• _Task to complete_
Set down the rows below word for word, from the first line through the line with "OTTO CHANNEL".

Start of Block

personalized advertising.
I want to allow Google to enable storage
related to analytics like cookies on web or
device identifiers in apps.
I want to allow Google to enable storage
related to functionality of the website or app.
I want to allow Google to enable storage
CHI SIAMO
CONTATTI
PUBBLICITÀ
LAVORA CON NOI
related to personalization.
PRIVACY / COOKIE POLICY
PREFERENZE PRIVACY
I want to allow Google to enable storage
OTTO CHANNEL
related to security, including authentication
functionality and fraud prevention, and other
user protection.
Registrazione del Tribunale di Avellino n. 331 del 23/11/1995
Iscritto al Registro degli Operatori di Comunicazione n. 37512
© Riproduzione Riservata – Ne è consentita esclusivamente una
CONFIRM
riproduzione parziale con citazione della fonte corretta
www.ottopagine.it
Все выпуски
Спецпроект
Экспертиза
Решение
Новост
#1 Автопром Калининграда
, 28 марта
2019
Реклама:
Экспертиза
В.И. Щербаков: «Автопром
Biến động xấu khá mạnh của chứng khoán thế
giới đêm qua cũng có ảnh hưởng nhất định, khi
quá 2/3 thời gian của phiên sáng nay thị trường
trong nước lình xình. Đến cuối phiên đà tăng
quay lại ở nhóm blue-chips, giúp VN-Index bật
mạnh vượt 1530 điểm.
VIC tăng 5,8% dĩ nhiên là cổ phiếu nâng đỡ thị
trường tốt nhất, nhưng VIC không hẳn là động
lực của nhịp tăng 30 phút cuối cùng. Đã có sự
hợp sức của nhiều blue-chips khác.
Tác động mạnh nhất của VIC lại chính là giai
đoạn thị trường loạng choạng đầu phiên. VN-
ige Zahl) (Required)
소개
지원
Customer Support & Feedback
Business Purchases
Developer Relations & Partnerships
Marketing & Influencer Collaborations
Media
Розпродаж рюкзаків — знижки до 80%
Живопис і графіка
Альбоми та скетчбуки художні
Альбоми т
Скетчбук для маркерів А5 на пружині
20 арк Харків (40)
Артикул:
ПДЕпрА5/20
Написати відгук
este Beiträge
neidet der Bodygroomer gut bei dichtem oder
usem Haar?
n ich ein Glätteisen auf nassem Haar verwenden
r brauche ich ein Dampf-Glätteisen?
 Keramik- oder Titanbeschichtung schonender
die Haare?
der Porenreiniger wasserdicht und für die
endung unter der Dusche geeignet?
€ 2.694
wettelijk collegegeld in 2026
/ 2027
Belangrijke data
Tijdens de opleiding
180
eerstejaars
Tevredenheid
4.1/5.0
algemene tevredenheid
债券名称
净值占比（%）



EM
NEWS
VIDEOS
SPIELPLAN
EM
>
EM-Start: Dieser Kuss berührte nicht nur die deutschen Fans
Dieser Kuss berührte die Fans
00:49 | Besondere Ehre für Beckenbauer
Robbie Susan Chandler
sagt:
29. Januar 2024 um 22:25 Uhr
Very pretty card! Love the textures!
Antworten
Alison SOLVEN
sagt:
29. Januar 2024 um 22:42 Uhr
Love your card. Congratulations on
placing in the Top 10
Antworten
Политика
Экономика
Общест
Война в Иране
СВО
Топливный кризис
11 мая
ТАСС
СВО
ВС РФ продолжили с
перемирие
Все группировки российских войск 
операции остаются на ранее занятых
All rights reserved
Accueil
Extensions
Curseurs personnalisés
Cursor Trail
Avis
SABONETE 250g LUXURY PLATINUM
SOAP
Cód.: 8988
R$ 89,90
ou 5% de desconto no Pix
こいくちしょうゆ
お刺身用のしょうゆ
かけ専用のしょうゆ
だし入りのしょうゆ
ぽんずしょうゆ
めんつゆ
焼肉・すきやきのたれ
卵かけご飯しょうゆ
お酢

End of Block

• _Answer to this exercise_
personalized advertising.
I want to allow Google to enable storage
related to analytics like cookies on web or
device identifiers in apps.
I want to allow Google to enable storage
related to functionality of the website or app.
I want to allow Google to enable storage
CHI SIAMO
CONTATTI
PUBBLICITÀ
LAVORA CON NOI
related to personalization.
PRIVACY / COOKIE POLICY
PREFERENZE PRIVACY
I want to allow Google to enable storage
OTTO CHANNEL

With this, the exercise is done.